Low self-esteem has painful effects, negatively impacting your private and public life. You may avoid new opportunities for fear of not doing well. This avoidance invariably backfires as it further dents confidence, reinforcing your negative self-image. Alternatively, you might push yourself too hard, trying to make up for or cover up your apparent lack of talent.

Relationships invariably suffer. You may bend over backwards to please others and not stand up for yourself when necessary. The opposite is also true – you might be defensive and overly aggressive. Perceived criticisms or arguments can be taken to heart; minor events become a source of upset and distress.

Depression and anxiety can cause low self-esteem, but the opposite is also true – low self-esteem can cause depression and anxiety. The two can reinforce each other, creating a vicious cycle.

The roots of low self-esteem are often found in negative experiences during one’s formative years. Difficult family relationships; not meeting parental standards; feeling neglected; being bullied; not doing well at school or sports; feeling different to peers; workplace or financial stress – a multitude of experiences can shape our sense of self.

Temperament can also be a factor. Some are more prone to negative thinking patterns and to anxiety and depression, all of which reinforce low self-esteem.

How do we break patterns of low self-esteem?  Contrary to popular thought, repeating affirmations like “I am lovable” doesn’t work. Research indicates affirmations actually make people feel worse; not believing them, the affirmation instead becomes a reminder of their poor self-image.
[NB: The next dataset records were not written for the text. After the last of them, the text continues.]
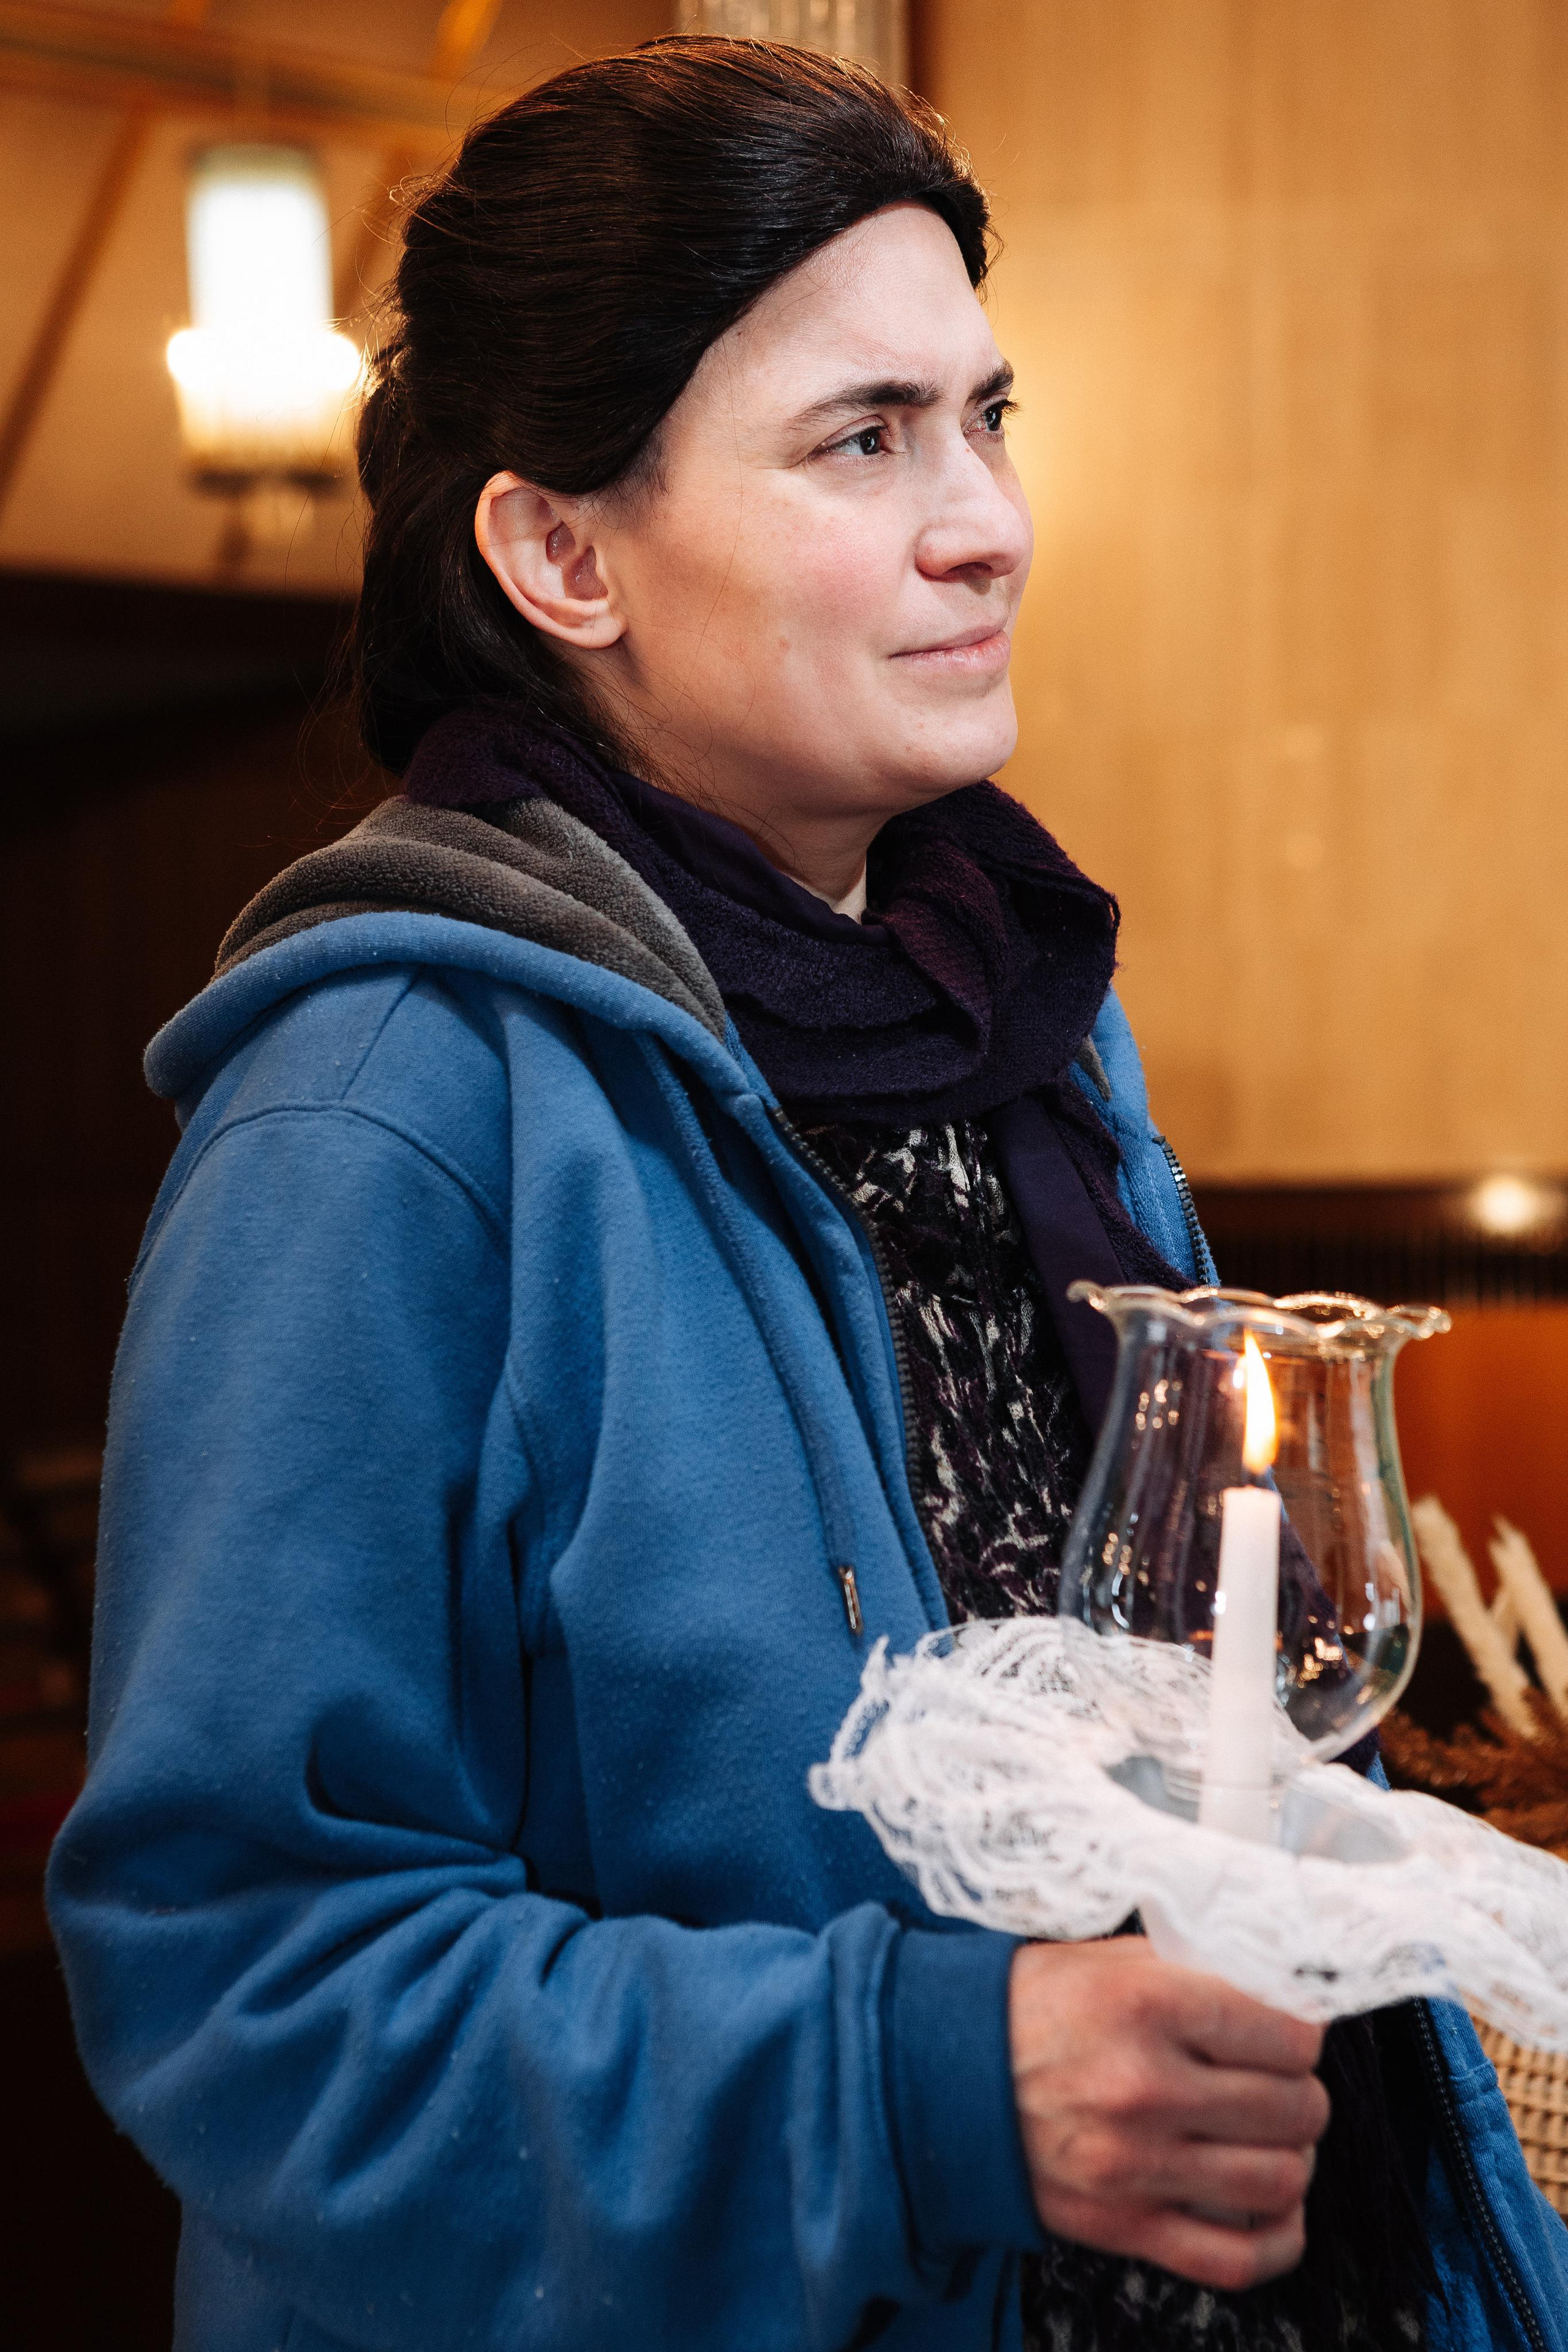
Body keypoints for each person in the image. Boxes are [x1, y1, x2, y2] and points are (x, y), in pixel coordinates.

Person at [47, 37, 1567, 2352]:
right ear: (562, 553)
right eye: (866, 439)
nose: (988, 520)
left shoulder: (1013, 1011)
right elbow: (247, 1993)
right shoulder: (379, 1110)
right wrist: (921, 2089)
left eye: (988, 415)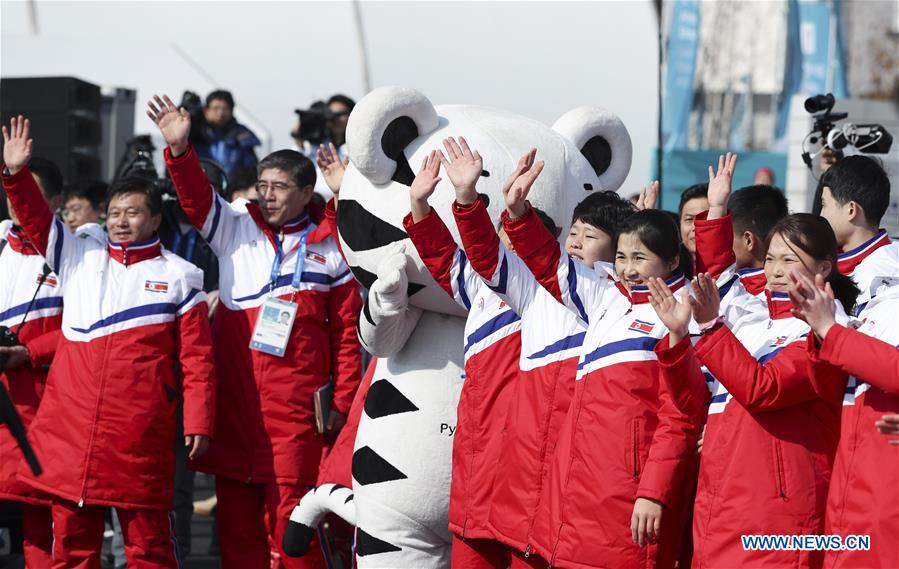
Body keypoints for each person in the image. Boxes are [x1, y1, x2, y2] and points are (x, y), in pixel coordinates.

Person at [148, 94, 362, 569]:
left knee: (295, 540)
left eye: (280, 186)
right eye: (262, 184)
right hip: (236, 413)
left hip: (297, 422)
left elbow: (348, 338)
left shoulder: (330, 246)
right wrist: (180, 151)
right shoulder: (235, 226)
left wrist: (342, 407)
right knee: (238, 541)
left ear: (307, 192)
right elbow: (196, 199)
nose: (267, 194)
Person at [2, 115, 216, 568]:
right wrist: (16, 176)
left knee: (149, 550)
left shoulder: (180, 277)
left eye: (133, 212)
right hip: (71, 431)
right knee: (72, 551)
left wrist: (198, 421)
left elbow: (198, 360)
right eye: (115, 213)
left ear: (155, 219)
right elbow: (38, 221)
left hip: (139, 435)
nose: (121, 221)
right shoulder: (79, 255)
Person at [476, 151, 702, 569]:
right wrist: (518, 213)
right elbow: (549, 264)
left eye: (640, 258)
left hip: (629, 504)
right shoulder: (605, 297)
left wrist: (652, 491)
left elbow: (681, 417)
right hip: (577, 502)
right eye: (622, 258)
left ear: (672, 261)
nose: (629, 270)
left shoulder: (686, 311)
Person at [679, 155, 859, 568]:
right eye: (772, 258)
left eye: (790, 260)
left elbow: (765, 389)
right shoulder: (757, 316)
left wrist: (710, 329)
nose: (776, 271)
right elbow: (718, 278)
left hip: (778, 510)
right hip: (725, 498)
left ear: (824, 268)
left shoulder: (829, 329)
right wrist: (718, 210)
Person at [402, 141, 524, 569]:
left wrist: (467, 199)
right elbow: (440, 254)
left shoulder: (559, 298)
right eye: (503, 236)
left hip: (526, 469)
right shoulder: (481, 290)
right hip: (475, 459)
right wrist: (419, 201)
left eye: (516, 237)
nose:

Studies show low self-esteem is underpinned by thinking biases, by biased perceptions and biased interpretations. Biased perceptions mean you’re quick to spot things confirming your negative self-image whilst screening out contradictory evidence that pinpoints your good qualities. Biased interpretations refers to the tendency to distort the meaning of your experiences – for example, someone compliments your appearance but you take this to mean you had previously looked unattractive, or that they didn’t mean it and were ‘just being nice’.

Essentially, low self-esteem is a prejudice directed towards your self, a learned behaviour that needs to be unlearned. CBT interventions allow individuals to disrupt the chain of negative self-talk with appropriate questioning – what’s the evidence for this? Is this always true? Am I looking at both sides of the issue? People learn to become more aware of their inner parrot, defusing from its commentary – ‘there’s that parrot again. I don’t have to listen to it – it’s just a parrot.’ As this parrot is poisonous, it will not succumb easily.  Change entails persistent practice.

And the end goal? Not high self-esteem, but self-acceptance; being able to say, I’m not perfect, but I’m ok.